Paolo Giordano
Gira e rigira, il caso Fazio scricchiola da ogni lato. La Rai dice di aver affrettato la chiusura del contratto perché altrimenti «Fabiolo» avrebbe preso il largo, probabilmente direzione La7. In effetti, proprio mentre Fazio lamentava il «vulnus» della politica in Rai, abilissimamente era stata fatta circolare l'ipotesi di una trattativa con la rete di Cairo per una prima serata. In realtà dagli ambienti vicini ai vertici di La7 si sa con certezza che non c'è mai stata alcuna offerta concreta. Anzi, la rete non ne aveva proprio alcuna intenzione. Dopo gli sforzi economici enormi affrontati per Crozza, l'idea di un calvario simile non ha mai sfiorato i vertici.
Per farla breve, Fazio (o chi per lui) ha gestito da consumato giocoliere la trattativa della vita, quasi obbligando la Rai a stare sulla difensiva precisando tutto il precisabile per non soffocare sotto la marea montante di reazioni negative di pubblico e stampa. Ad esempio, da Viale Mazzini si precisa che lo stipendio di Fazio non è aumentato visto che anche la scorsa stagione ammontava a 2,2 milioni l'anno, comprensivi di Che Tempo che fa e anche di Rischiatutto (che, almeno per ora, non si rifarà). Oltre al fatto che Che tempo che fa avrà un numero maggiore di serate e passerà da Raitre a Raiuno.

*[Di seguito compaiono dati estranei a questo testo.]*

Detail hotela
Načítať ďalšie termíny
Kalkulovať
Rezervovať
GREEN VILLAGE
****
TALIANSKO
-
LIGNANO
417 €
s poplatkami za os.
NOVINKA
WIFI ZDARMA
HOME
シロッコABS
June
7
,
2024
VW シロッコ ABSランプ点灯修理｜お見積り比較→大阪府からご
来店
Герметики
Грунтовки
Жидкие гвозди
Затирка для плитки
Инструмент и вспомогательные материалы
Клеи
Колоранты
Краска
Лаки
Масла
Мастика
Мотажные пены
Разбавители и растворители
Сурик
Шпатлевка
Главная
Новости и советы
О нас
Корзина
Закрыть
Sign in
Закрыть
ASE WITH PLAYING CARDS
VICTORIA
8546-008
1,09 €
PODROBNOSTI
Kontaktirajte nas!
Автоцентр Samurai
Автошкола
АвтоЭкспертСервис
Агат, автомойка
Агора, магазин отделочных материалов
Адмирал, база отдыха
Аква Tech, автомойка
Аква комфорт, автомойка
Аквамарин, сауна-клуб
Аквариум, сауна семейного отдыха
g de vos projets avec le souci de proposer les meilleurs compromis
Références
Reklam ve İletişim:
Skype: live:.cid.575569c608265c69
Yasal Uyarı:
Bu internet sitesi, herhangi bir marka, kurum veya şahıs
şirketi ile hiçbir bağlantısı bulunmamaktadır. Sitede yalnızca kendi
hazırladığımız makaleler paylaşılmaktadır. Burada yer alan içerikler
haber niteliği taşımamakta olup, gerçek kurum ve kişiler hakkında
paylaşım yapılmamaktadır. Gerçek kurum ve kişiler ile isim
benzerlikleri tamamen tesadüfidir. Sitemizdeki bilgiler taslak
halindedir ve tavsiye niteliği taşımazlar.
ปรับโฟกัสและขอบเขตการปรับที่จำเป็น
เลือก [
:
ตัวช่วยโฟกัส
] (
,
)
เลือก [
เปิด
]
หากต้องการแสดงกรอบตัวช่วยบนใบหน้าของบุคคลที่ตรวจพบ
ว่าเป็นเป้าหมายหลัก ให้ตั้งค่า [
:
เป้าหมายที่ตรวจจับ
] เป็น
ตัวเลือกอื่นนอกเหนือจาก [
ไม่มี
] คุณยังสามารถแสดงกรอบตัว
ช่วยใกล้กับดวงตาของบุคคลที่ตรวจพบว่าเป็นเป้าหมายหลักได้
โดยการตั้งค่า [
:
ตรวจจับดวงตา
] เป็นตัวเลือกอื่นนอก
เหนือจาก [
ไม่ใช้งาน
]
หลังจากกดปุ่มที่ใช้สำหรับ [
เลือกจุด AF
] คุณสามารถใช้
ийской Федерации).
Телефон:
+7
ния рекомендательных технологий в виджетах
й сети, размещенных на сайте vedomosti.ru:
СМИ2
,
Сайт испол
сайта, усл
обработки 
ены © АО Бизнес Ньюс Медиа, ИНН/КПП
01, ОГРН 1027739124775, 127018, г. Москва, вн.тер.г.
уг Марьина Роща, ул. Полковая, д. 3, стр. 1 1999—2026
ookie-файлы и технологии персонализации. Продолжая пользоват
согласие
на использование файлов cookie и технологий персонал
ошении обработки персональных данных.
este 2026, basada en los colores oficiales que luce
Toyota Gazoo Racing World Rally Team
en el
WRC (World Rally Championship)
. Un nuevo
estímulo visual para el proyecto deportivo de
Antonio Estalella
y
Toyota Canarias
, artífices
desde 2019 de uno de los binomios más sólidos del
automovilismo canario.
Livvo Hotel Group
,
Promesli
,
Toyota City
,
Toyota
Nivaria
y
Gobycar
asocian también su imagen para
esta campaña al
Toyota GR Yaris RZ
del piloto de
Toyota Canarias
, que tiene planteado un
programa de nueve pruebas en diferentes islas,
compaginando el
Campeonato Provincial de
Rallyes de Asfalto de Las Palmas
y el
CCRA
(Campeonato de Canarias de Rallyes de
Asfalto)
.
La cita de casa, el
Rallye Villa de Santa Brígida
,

Ma, restando al costo di Che tempo che fa, non si capisce come le spese di produzione possano essere di soli 600mila euro (visto che il budget complessivo è di 2,8 milioni annui di cui 2,2 sono per il cachet di Fazio). Questioni che andrebbero chiarite.
Magari aiuteranno a farlo gli esposti di Anzaldi all'Anac e alla Corte dei Conti e quello del Codacons non solo alla Corte dei Conti ma pure alla magistratura. «È una sorta di furto con destrezza, tenuto conto della natura pubblica della Rai», spiega il presidente Carlo Rienzi, confermando che il caso Fazio è ancora lontano dall'essersi sopito.